A proposta para a prestação de informação sobre os apoios concedidos à Associação Humanitária dos Bombeiros Voluntários de Almeirim, da vereadora da oposição Maria Bernardina Andrada, foi rejeitada na reunião ordinária do executivo municipal de 3 de Agosto. A maioria socialista votou contra porque já tinha prestado as informações que estão no protocolo e a direcção dos bombeiros também já tinha entregado o relatório de contas.
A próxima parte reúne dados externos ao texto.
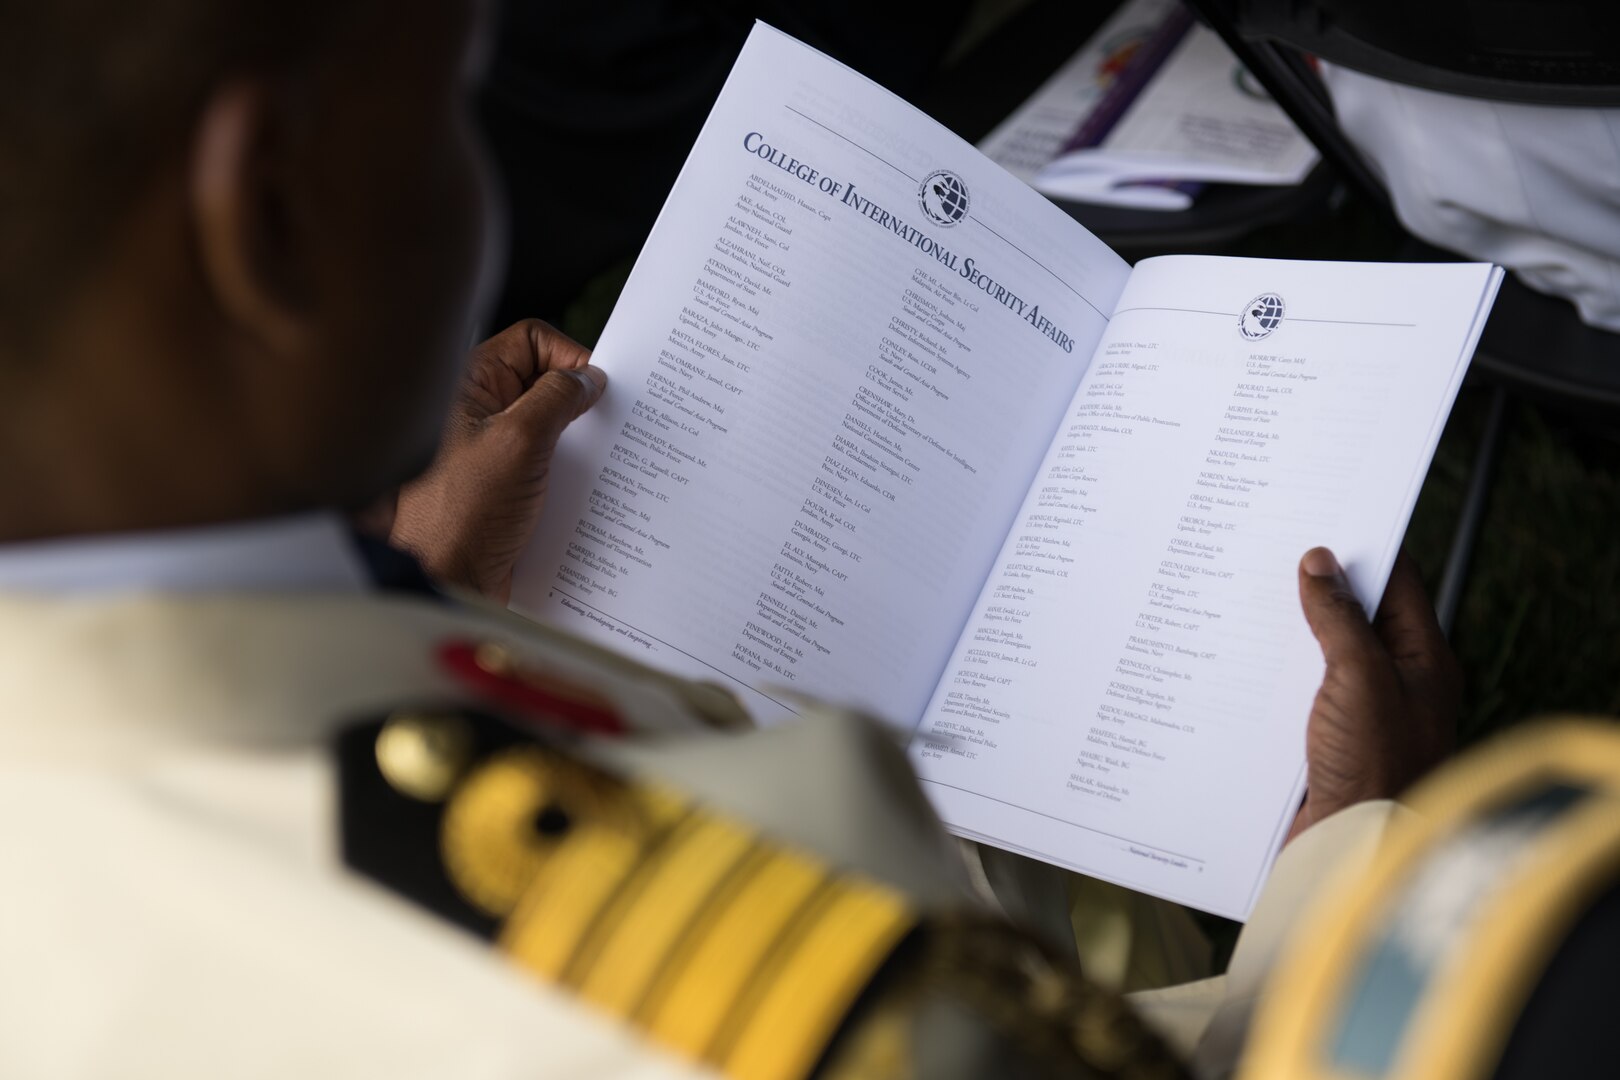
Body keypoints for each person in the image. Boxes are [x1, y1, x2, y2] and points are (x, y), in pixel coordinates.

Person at [0, 0, 1456, 1076]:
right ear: (266, 212)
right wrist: (1360, 852)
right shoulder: (783, 957)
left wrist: (429, 597)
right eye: (448, 98)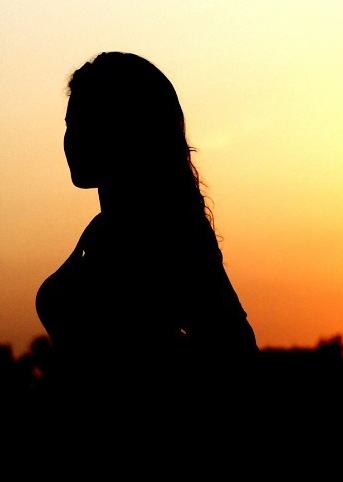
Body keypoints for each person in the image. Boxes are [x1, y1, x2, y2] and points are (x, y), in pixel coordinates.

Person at [35, 51, 259, 403]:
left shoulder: (165, 235)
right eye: (69, 125)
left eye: (86, 124)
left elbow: (234, 350)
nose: (71, 139)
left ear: (128, 131)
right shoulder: (100, 231)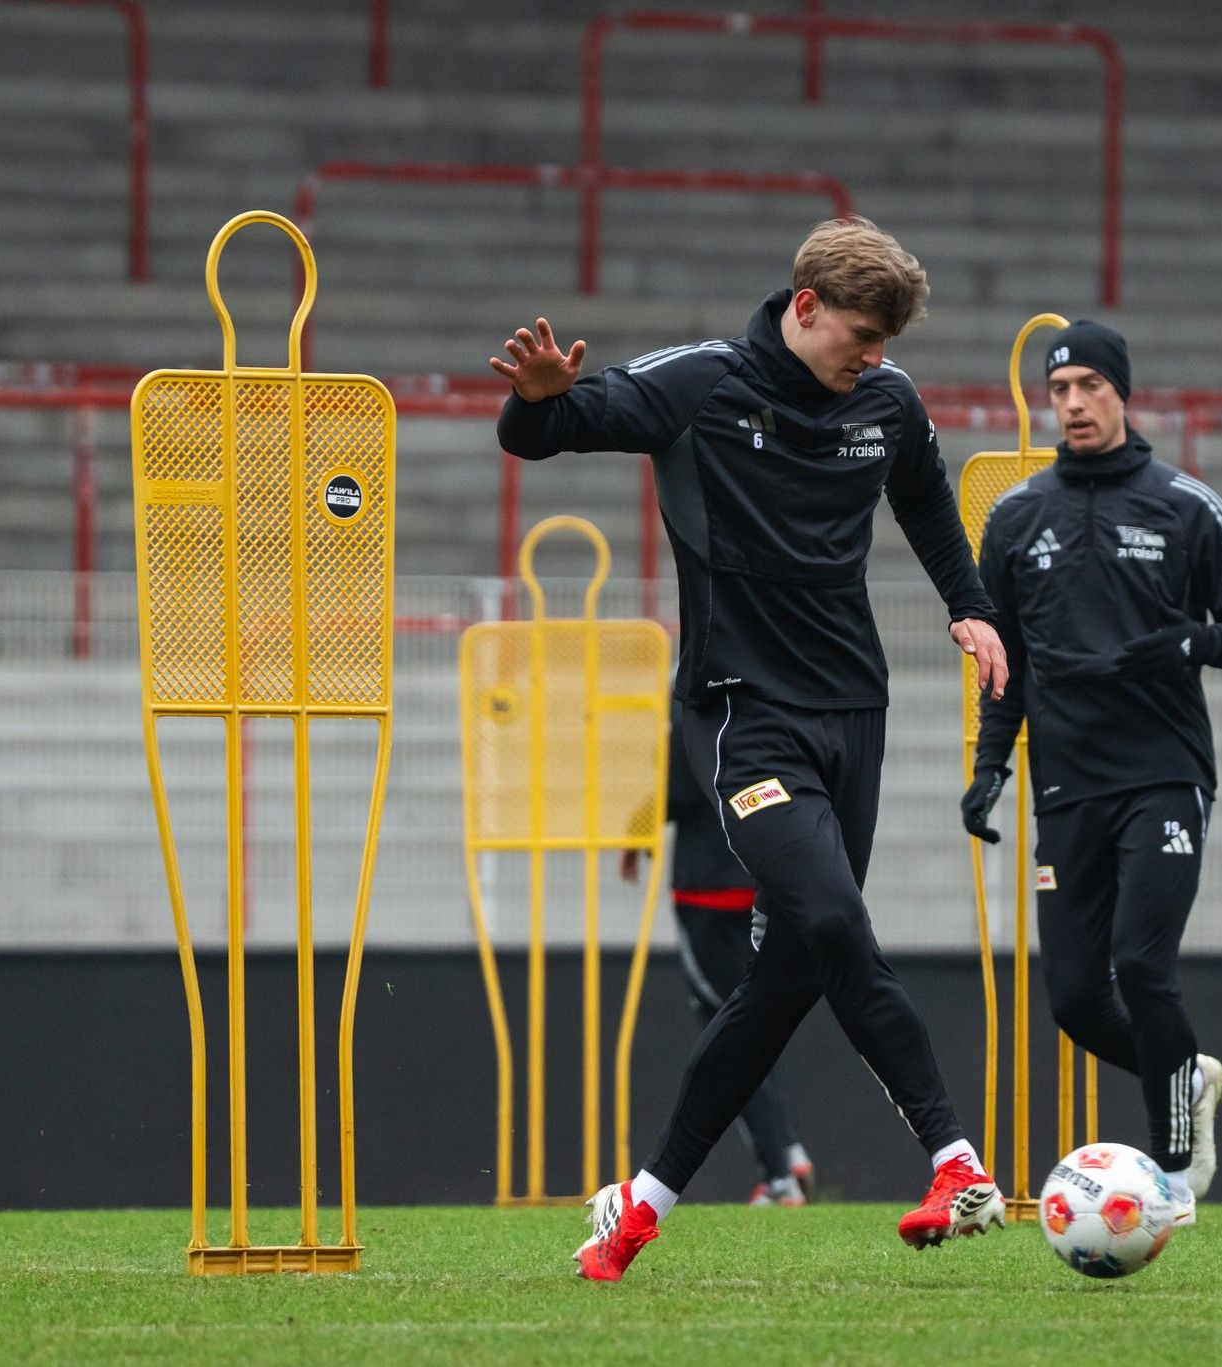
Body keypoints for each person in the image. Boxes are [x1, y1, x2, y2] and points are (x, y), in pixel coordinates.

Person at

A proposta, que subiu à reunião de câmara ao abrigo do direito de informação dos vereadores, pretendia obrigar a autarquia a certificar o montante global de todos os apoios atribuídos à associação nos últimos dez anos, discriminados por ano e por natureza. Maria Bernardina Andrada exigia ainda saber que documentos foram apresentados para fundamentar cada subsídio, quem fez a análise técnica dos mesmos e se existem relatórios de acompanhamento, auditoria ou fiscalização financeira nas gavetas do município. Mas os socialistas entendem que já tinham prestado todas as informações que competia à câmara.
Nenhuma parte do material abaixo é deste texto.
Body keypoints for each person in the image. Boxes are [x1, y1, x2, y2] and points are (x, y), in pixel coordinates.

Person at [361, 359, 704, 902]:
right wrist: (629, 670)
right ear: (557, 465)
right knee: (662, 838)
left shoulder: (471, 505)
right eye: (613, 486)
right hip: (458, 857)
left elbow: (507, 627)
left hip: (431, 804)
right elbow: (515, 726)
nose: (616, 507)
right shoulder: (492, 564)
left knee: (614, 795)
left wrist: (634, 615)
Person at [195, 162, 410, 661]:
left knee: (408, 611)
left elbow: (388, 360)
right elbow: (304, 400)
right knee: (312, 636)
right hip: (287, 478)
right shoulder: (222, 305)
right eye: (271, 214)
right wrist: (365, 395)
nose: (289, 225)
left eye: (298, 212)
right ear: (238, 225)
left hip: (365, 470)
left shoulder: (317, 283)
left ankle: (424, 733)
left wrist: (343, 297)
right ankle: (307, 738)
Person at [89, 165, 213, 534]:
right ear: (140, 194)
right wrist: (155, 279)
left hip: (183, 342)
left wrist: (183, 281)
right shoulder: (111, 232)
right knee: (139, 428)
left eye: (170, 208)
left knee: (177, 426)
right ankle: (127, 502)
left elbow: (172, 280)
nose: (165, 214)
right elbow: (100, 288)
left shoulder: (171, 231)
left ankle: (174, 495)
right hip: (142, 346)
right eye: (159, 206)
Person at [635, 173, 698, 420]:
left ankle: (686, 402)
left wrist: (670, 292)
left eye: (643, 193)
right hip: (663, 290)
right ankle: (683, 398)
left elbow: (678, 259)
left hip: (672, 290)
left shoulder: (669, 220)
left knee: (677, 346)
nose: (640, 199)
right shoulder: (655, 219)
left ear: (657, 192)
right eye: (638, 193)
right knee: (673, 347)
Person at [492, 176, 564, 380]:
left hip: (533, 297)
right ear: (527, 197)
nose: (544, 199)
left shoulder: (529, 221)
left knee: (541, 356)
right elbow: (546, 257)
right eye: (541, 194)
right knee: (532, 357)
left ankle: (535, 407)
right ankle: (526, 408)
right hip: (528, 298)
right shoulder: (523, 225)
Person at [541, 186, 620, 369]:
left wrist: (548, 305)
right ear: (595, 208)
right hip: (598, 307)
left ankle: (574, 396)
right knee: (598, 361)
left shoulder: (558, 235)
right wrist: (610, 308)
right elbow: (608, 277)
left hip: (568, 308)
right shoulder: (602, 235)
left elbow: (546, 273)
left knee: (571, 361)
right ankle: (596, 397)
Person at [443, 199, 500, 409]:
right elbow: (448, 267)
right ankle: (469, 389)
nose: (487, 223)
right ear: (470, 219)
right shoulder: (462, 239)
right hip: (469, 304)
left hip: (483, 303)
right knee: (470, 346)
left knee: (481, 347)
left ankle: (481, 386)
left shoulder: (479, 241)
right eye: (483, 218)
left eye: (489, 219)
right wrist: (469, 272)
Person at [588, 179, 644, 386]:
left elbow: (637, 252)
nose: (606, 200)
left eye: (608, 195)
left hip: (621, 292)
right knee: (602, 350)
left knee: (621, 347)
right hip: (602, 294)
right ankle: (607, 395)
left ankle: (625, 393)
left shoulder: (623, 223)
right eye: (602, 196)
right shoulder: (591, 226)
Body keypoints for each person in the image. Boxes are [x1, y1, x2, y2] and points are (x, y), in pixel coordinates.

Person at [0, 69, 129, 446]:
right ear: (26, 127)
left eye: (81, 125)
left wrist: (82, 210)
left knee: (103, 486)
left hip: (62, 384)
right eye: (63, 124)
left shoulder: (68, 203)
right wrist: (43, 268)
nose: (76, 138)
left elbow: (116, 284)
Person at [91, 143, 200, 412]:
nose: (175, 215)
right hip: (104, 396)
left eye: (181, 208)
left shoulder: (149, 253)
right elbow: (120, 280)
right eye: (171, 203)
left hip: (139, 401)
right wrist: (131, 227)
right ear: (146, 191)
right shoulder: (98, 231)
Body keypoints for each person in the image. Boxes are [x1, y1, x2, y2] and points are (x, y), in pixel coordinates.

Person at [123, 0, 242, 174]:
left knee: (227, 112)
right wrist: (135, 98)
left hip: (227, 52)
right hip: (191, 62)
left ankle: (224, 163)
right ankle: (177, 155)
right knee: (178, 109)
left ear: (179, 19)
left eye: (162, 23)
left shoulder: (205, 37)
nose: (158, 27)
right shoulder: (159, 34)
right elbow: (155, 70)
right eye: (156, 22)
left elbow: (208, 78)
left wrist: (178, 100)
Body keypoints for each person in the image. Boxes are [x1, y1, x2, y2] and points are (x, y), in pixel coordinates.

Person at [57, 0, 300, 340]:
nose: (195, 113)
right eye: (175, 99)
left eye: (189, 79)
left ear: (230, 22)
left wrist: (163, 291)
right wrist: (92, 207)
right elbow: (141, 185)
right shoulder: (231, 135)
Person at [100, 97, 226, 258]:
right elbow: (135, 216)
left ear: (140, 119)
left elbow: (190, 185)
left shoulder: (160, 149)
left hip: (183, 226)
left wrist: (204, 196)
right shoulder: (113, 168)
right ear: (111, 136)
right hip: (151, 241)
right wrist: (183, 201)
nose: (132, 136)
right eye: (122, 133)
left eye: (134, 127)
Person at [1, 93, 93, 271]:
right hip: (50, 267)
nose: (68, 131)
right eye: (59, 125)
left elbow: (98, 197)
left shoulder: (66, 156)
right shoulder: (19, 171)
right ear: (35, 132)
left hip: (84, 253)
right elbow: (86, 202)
Os números constantes das contas do município revelam a enorme dependência financeira da associação face aos cofres da autarquia. No exercício de 2024, o protocolo geral com a AHBVA cifrou-se em cerca de 400 mil euros, aos quais se somaram verbas para as Equipas de Intervenção Permanente (EIP) e mais de 109 mil euros em apoios de capital para a aquisição de viaturas e equipamentos operacionais. Já em 2025, o protocolo de cooperação anual disparou para os 499.999,92 euros.
Na fundamentação do documento rejeitado, a vereadora da oposição sublinhava que a fiscalização "não representa uma desconfiança relativamente à Associação" nem põe em causa o mérito da sua missão humanitária, mas constitui um "dever institucional" e uma exigência de boa administração, dado o volume de verbas públicas envolvido.